Investors increasingly want to talk about a company’s long-term environmental, social and governance (ESG) goals and how it is tracking progress against them. For several years in shareholder engagement discussions, shareholders have had many questions for companies regarding their progress against ESG commitments. With increasing frequency, many are also asking whether companies will incorporate ESG metrics in incentives. As with other operational or strategic metrics, adding ESG metrics to incentive plans can be a signal of importance and a sign of commitment.
For the most part, large companies have already made significant investments in ESG, and more often, these companies are adding ESG elements to their incentive plans for executives. Our 2022 ESG + Incentives report found that 70 percent of S&P 500 companies have already adopted ESG metrics in incentive plans. While we acknowledge that companies do not always need to put metrics in their incentive plans for ESG to be a priority, incentives can be a visible sign internally and externally that companies are serious about meeting ESG commitments.
However, when ESG objectives are incorporated in incentives, shareholders are looking for a genuine commitment and not just easily achieved objectives or loosely defined qualitative assessments that won’t move the needle. Over time, we believe that shareholders will demand increasing disclosure and transparency related to ESG goals in incentive plans, as with other commitments to ESG.
Getting It Right
Meeting these growing shareholder expectations on ESG in incentives requires:
Identification of two or three explicit ESG metrics that align with the company’s long-term sustainability. Companies have many ESG goals they can track, but for incentive purposes, it’s important to prioritize where the greatest impact lies. Sometimes that’s all within the social realm, focused on diversity, equity, and inclusion (DE&I). Other times it’s part of broader social discussions such as delivering quality products and services that improve customer well-being. And it’s becoming more common within environmental areas. Investors will look for ESG metric designs that reflect the company’s strategic priorities and context.
Explicit goals with rigor around them and a willingness to be transparent. Even if the evaluation of ESG goals isn’t entirely formulaic, management and the compensation committee must align on their chosen objective ESG measures and how they will share information about them. Early forays into ESG measurement were more qualitative, but shareholders are increasingly expecting higher objectivity in ESG assessments, so the achievements are more visible.
Meaningful compensation opportunities and consequences. Typically, this means assigning 10 percent to 20 percent of target incentive opportunities to these metrics. If the ESG metrics are only one in a long list of individual objectives or receive only a de minimis weighting, their prominence may not be high enough to attract sufficient attention.
While progress toward ESG goals and shareholder engagement on the topic is complex, companies can overcome most challenges through effective communication and planning. This includes:
Be willing to fail when it comes to ESG metrics. Companies must be willing to set stretch ESG goals and miss them, just like they do for any other goal. They can also turn a missed goal into an advantage. Some businesses shy away from setting stretch goals because of concerns about reputational harm if they miss them. However, discussing why a goal was missed and how the company plans to improve it can strengthen stakeholders’ trust.

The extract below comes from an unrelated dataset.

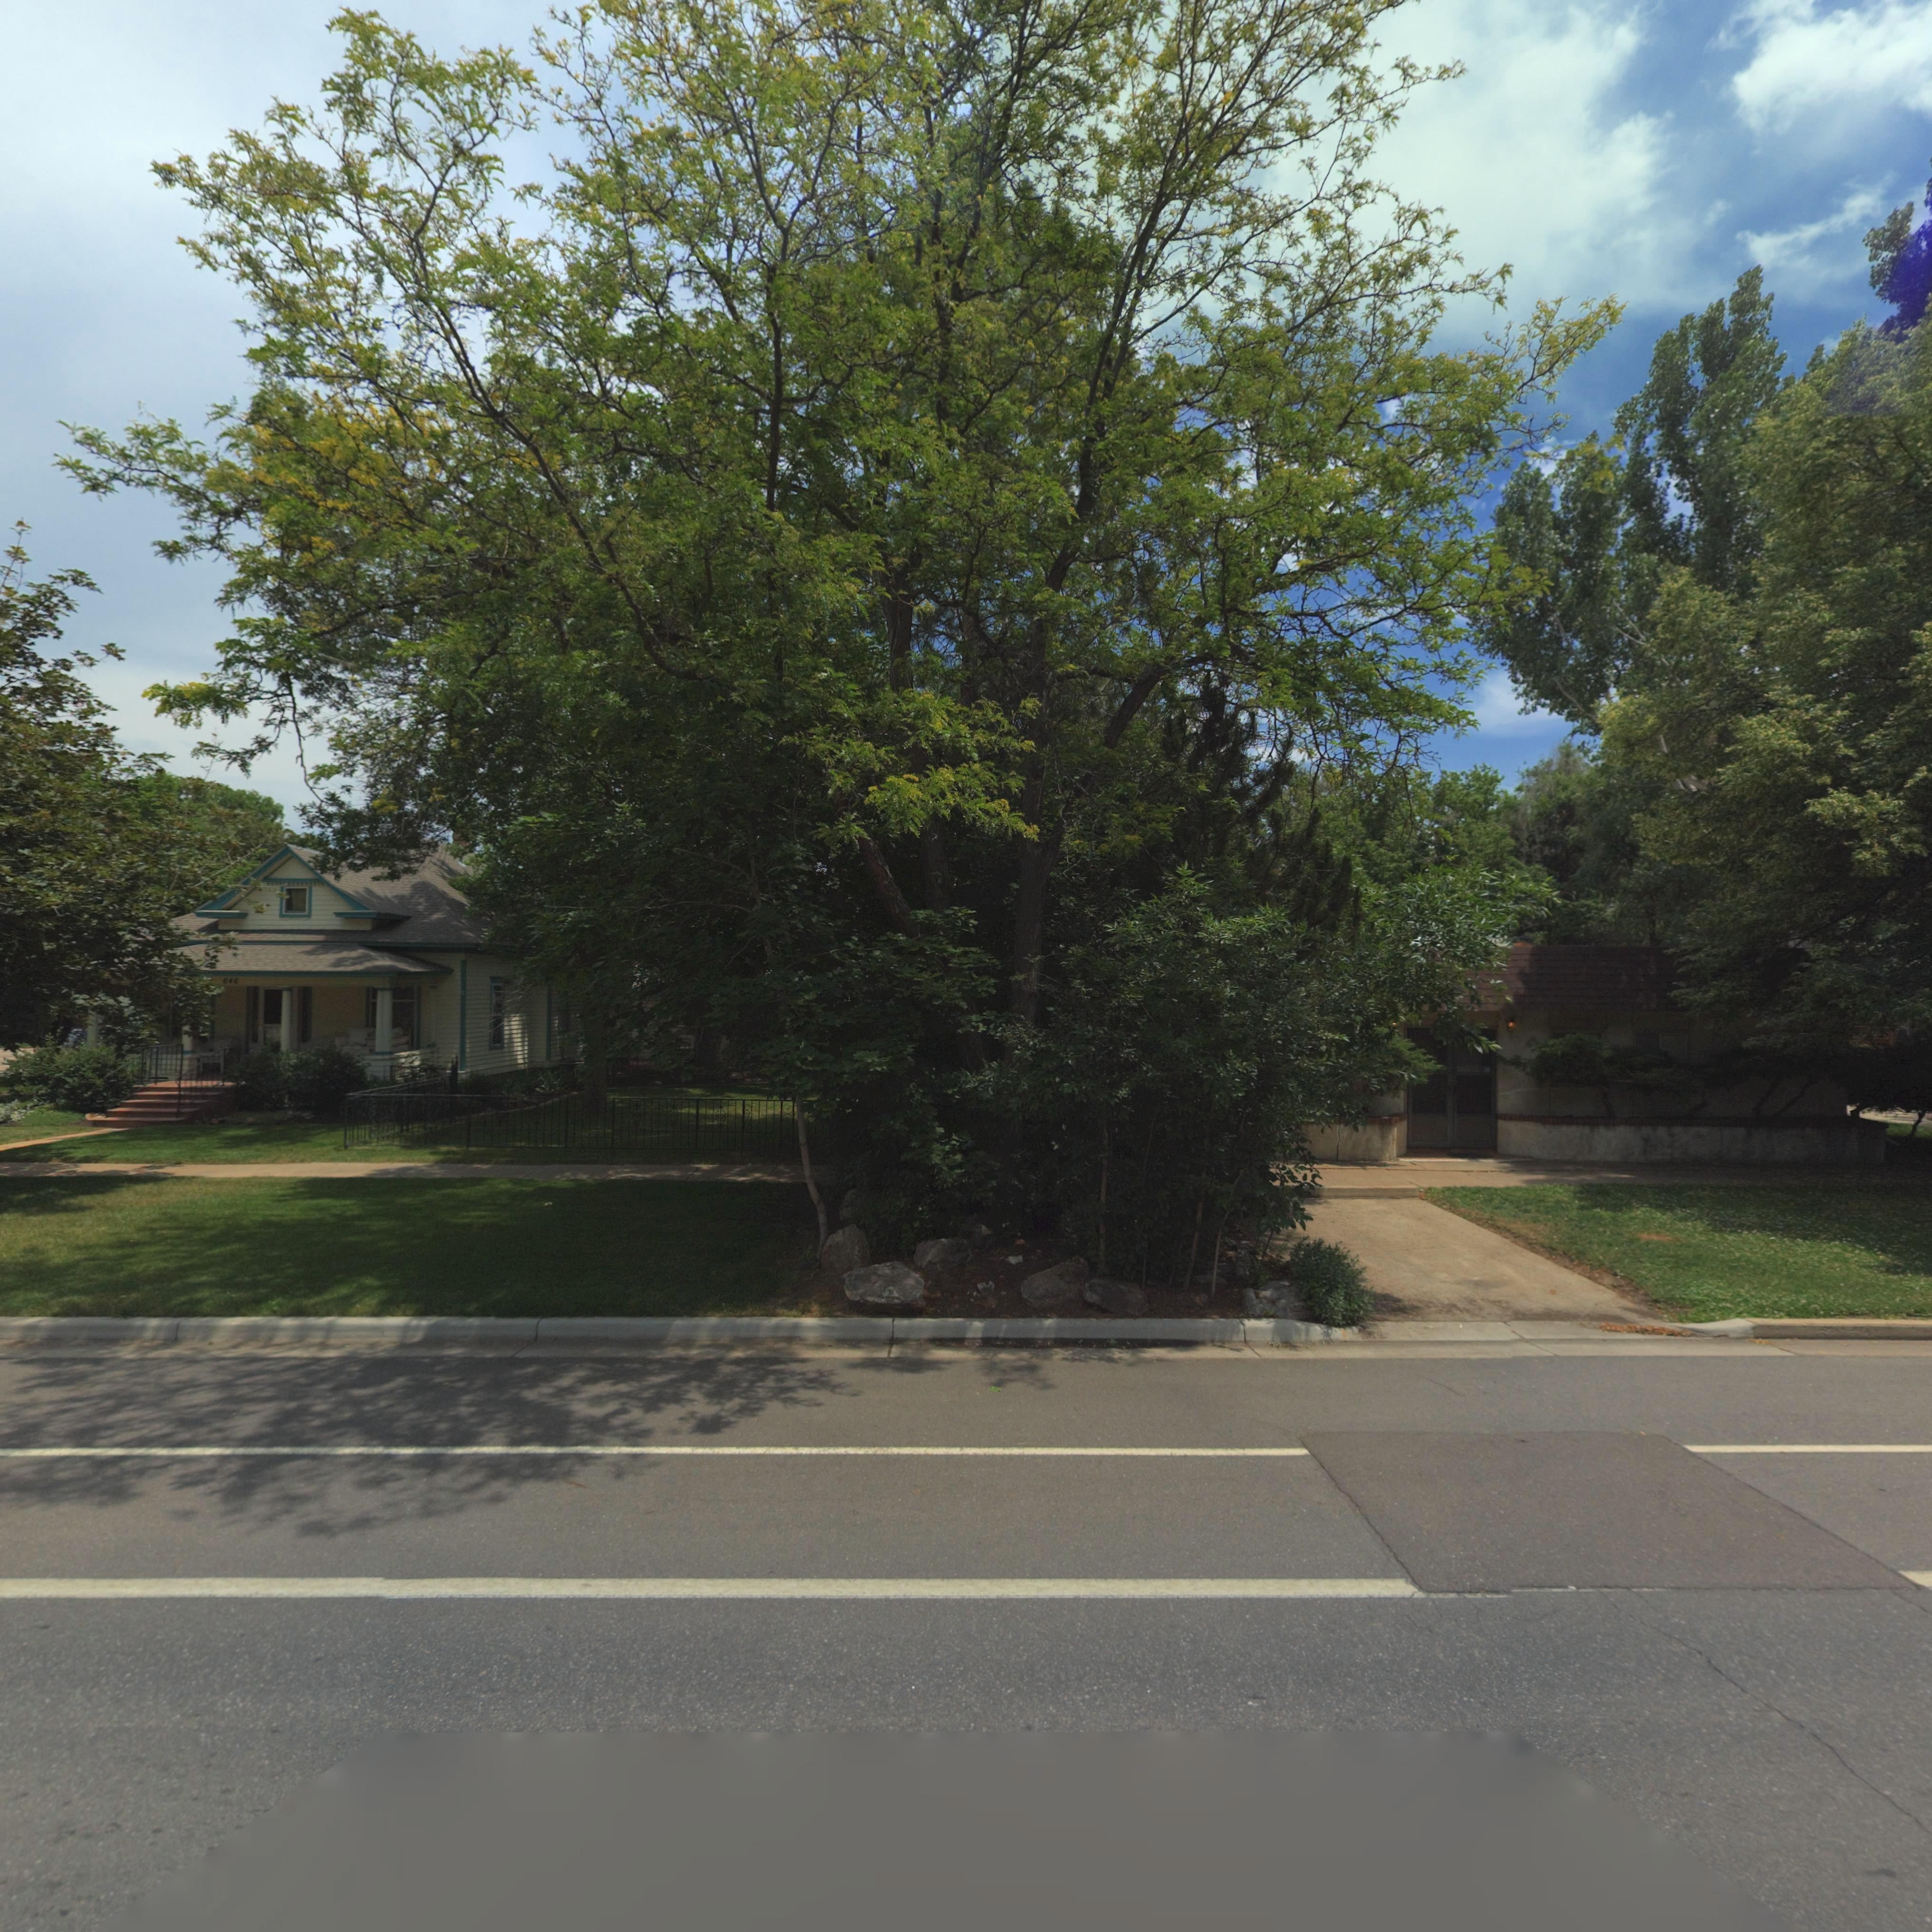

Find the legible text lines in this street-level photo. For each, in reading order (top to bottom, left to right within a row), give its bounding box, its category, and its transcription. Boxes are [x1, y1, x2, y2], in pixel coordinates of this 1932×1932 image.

[223, 977, 239, 985] StreetNumber: 646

Be smart about legal considerations, but don’t let them be a false barrier. Well-intentioned metrics and the commitments they convey should not put the company at risk, so it’s important to engage legal advisers early on. Legal advisers can help companies structure ESG measures to meet objectives while avoiding unintended legal distractions.
Recognize factors beyond management’s control when assessing results. For example, a hiring freeze or mergers and acquisitions can undermine management’s ability to achieve ESG goals. If a company is not able to bring in new talent from the outside, it might find representation goals entirely out of reach. Likewise, investments in a more sustainable supply chain might temporarily take a back seat as companies address short-term supply chain issues. Boards can, however, anticipate these events by planning for reasonable allowable adjustments to their compensation plans and taking them into account when assessing performance.
Investors have made it clear that they are interested in companies walking the talk on their ESG commitments. Incorporating ESG metrics in incentives can be a meaningful step in that direction. ESG metrics in incentives can elevate the conversation and create urgency to achieve ESG objectives. However, both investors and employees will detect “window-dressing.” For organizations including ESG in their incentive plans, greater expectations for disclosure and commitment are on the horizon.